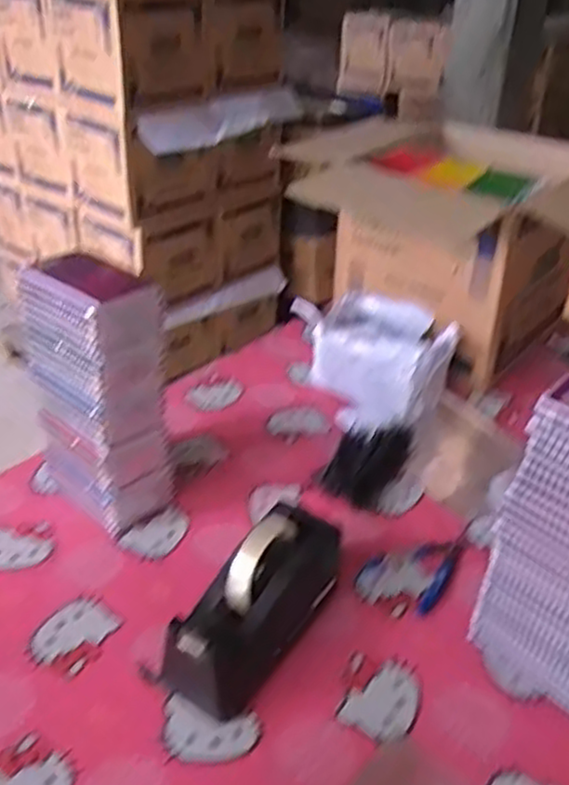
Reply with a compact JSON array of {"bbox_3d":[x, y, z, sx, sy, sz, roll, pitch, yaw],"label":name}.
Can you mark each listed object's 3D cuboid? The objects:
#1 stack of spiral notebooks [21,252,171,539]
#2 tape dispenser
...
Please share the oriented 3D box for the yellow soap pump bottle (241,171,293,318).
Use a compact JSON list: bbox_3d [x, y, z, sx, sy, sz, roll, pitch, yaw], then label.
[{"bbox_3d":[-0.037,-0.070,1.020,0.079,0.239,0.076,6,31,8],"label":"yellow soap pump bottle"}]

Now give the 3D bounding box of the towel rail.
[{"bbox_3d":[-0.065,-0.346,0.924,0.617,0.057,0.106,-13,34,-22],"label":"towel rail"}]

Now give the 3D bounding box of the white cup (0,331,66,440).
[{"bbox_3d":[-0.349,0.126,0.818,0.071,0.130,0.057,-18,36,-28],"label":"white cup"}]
--
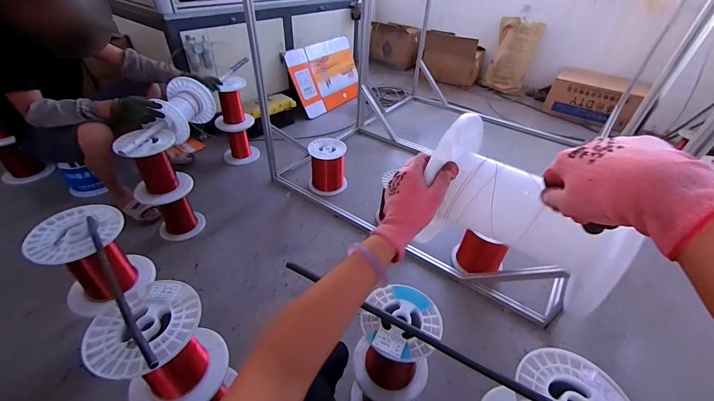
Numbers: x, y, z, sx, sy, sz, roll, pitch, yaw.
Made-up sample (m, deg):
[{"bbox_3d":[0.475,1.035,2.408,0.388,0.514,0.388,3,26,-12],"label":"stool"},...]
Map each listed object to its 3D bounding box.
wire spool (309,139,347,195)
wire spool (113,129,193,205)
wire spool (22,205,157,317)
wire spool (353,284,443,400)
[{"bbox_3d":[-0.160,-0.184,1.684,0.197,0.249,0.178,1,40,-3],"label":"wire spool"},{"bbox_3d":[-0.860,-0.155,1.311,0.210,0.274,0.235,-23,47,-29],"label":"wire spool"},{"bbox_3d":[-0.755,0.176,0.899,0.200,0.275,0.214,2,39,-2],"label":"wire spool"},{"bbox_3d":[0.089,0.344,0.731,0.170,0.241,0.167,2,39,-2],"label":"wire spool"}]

YOUR GOAL: Scan the records above for the lines holding "wire spool (309,139,347,195)" and "wire spool (22,205,157,317)". Transcribe those two and every line between them word for word, and no others.

FINAL ANSWER:
wire spool (309,139,347,195)
wire spool (113,129,193,205)
wire spool (22,205,157,317)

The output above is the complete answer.